> Brief: Set down each of the records below exactly as it reads. No pictures go into the copy.

> Recorded information:
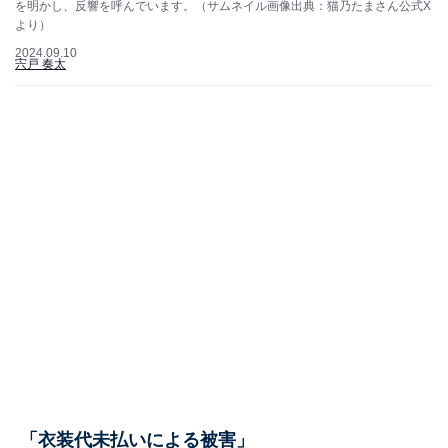
を明かし、反響を呼んでいます。（サムネイル画像出典：猫乃たまさん公式X
より）
2024.09.10
宍戸 奏太
「衣装代未払いによる被害」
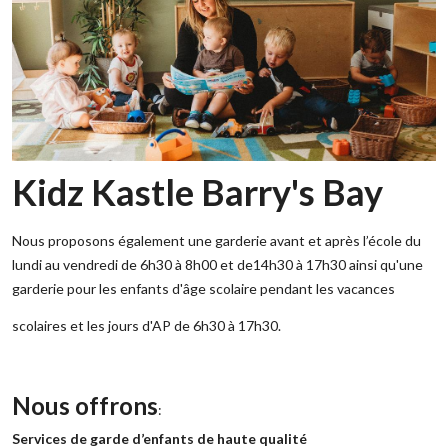
Kidz Kastle Barry's Bay
Nous proposons également une garderie avant et après l’école du
lundi au vendredi de 6h30 à 8h00 et de14h30 à 17h30 ainsi qu'une
garderie pour les enfants d'âge scolaire pendant les vacances
scolaires et les jours d'AP de 6h30 à 17h30.
‌Nous offrons
:
Services de garde d’enfants de haute qualité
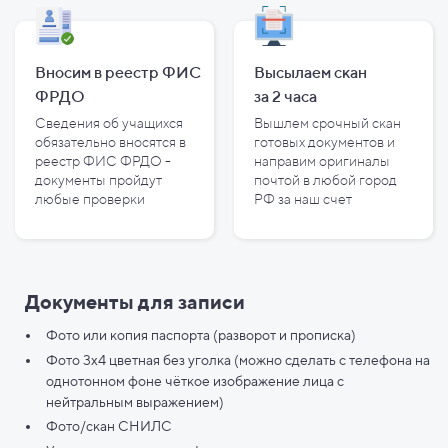
Вносим в реестр ФИС
Высылаем скан
ФРДО
за
2
часа
Сведения об учащихся
Вышлем срочный скан
обязательно вносятся в
готовых документов и
реестр ФИС ФРДО -
направим оригиналы
документы пройдут
почтой в любой город
любые проверки
РФ за наш счет
Документы для записи
Фото или копия паспорта (разворот и прописка)
Фото 3х4 цветная без уголка (можно сделать с телефона на
однотонном фоне чёткое изображение лица с
нейтральным выражением)
Фото/скан СНИЛС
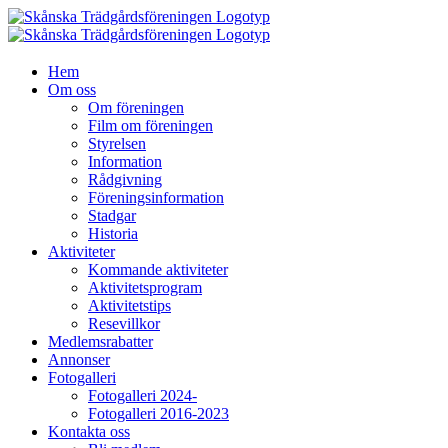
Fortsätt
till
innehållet
Hem
Om oss
Om föreningen
Film om föreningen
Styrelsen
Information
Rådgivning
Föreningsinformation
Stadgar
Historia
Aktiviteter
Kommande aktiviteter
Aktivitetsprogram
Aktivitetstips
Resevillkor
Medlemsrabatter
Annonser
Fotogalleri
Fotogalleri 2024-
Fotogalleri 2016-2023
Kontakta oss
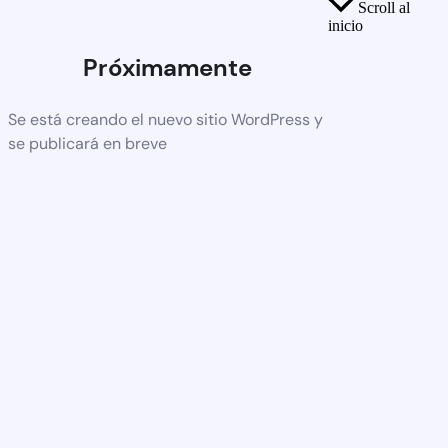
Scroll al
inicio
Próximamente
Se está creando el nuevo sitio WordPress y
se publicará en breve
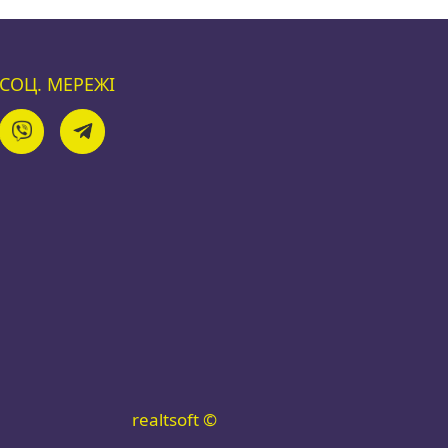
СОЦ. МЕРЕЖІ
realtsoft ©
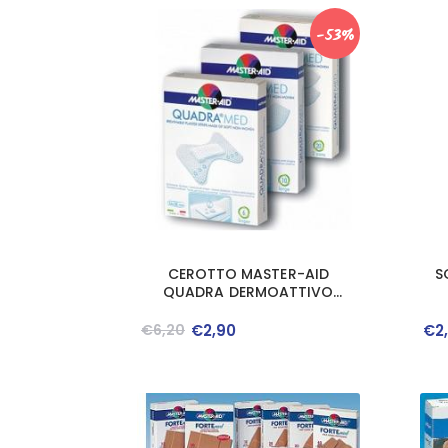
-53%
CEROTTO MASTER-AID
S
QUADRA DERMOATTIVO
SUPER 10 PEZZI
€
6
,
20
€
2
,
90
€
2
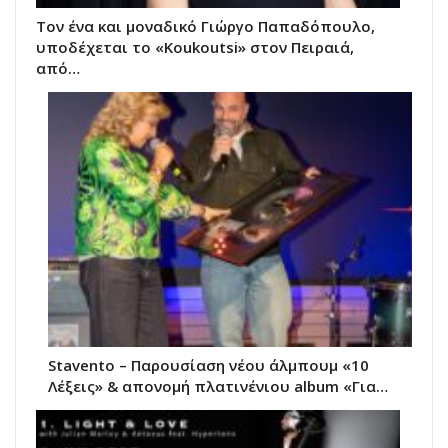
Τον ένα και μοναδικό Γιώργο Παπαδόπουλο,
υποδέχεται το «Koukoutsi» στον Πειραιά,
από…
Stavento – Παρουσίαση νέου άλμπουμ «10
Λέξεις» & απονομή πλατινένιου album «Για…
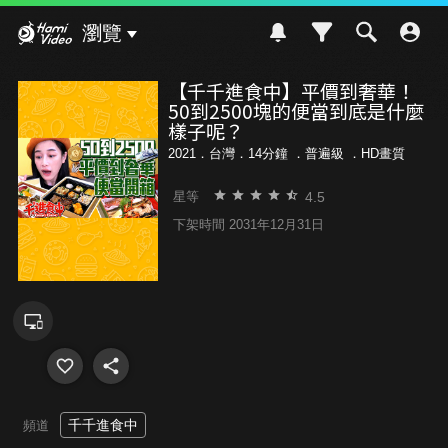
Hami Video
瀏覽
【千千進食中】平價到奢華！
50到2500塊的便當到底是什麼
樣子呢？
2021．台灣．14分鐘 ．
普遍級
．HD畫質
4.5
星等
下架時間 2031年12月31日
千千進食中
頻道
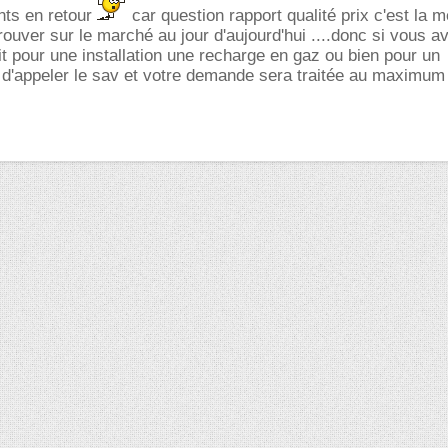
ts en retour
car question rapport qualité prix c'est la m
rouver sur le marché au jour d'aujourd'hui ....donc si vous a
t pour une installation une recharge en gaz ou bien pour un
t d'appeler le sav et votre demande sera traitée au maximum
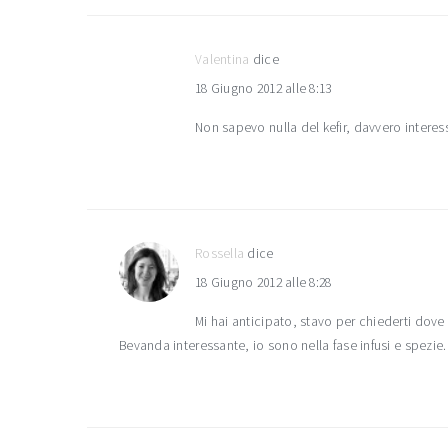
Valentina
dice
18 Giugno 2012 alle 8:13
Non sapevo nulla del kefir, davvero interes
Rossella
dice
18 Giugno 2012 alle 8:28
Mi hai anticipato, stavo per chiederti dove si
Bevanda interessante, io sono nella fase infusi e spezie.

> Exercise output:
を明かし、反響を呼んでいます。（サムネイル画像出典：猫乃たまさん公式X
より）
2024.09.10
宍戸 奏太
「衣装代未払いによる被害」
Kidz Kastle Barry's Bay
Nous proposons également une garderie avant et après l’école du
lundi au vendredi de 6h30 à 8h00 et de14h30 à 17h30 ainsi qu'une
garderie pour les enfants d'âge scolaire pendant les vacances
scolaires et les jours d'AP de 6h30 à 17h30.
‌Nous offrons
:
Services de garde d’enfants de haute qualité
Вносим в реестр ФИС
Высылаем скан
ФРДО
за
2
часа
Сведения об учащихся
Вышлем срочный скан
обязательно вносятся в
готовых документов и
реестр ФИС ФРДО -
направим оригиналы
документы пройдут
почтой в любой город
любые проверки
РФ за наш счет
Документы для записи
Фото или копия паспорта (разворот и прописка)
Фото 3х4 цветная без уголка (можно сделать с телефона на
однотонном фоне чёткое изображение лица с
нейтральным выражением)
Фото/скан СНИЛС
Fortsätt
till
innehållet
Hem
Om oss
Om föreningen
Film om föreningen
Styrelsen
Information
Rådgivning
Föreningsinformation
Stadgar
Historia
Aktiviteter
Kommande aktiviteter
Aktivitetsprogram
Aktivitetstips
Resevillkor
Medlemsrabatter
Annonser
Fotogalleri
Fotogalleri 2024-
Fotogalleri 2016-2023
Kontakta oss
Scroll al
inicio
Próximamente
Se está creando el nuevo sitio WordPress y
se publicará en breve
СОЦ. МЕРЕЖІ
realtsoft ©
-53%
CEROTTO MASTER-AID
S
QUADRA DERMOATTIVO
SUPER 10 PEZZI
€
6
,
20
€
2
,
90
€
2
Τον ένα και μοναδικό Γιώργο Παπαδόπουλο,
υποδέχεται το «Koukoutsi» στον Πειραιά,
από…
Stavento – Παρουσίαση νέου άλμπουμ «10
Λέξεις» & απονομή πλατινένιου album «Για…
Hami Video
瀏覽
【千千進食中】平價到奢華！
50到2500塊的便當到底是什麼
樣子呢？
2021．台灣．14分鐘 ．
普遍級
．HD畫質
4.5
星等
下架時間 2031年12月31日
千千進食中
頻道
ts en retour
car question rapport qualité prix c'est la m
rouver sur le marché au jour d'aujourd'hui ....donc si vous a
t pour une installation une recharge en gaz ou bien pour un
t d'appeler le sav et votre demande sera traitée au maximum
Valentina
dice
18 Giugno 2012 alle 8:13
Non sapevo nulla del kefir, davvero interes
Rossella
dice
18 Giugno 2012 alle 8:28
Mi hai anticipato, stavo per chiederti dove si
Bevanda interessante, io sono nella fase infusi e spezie.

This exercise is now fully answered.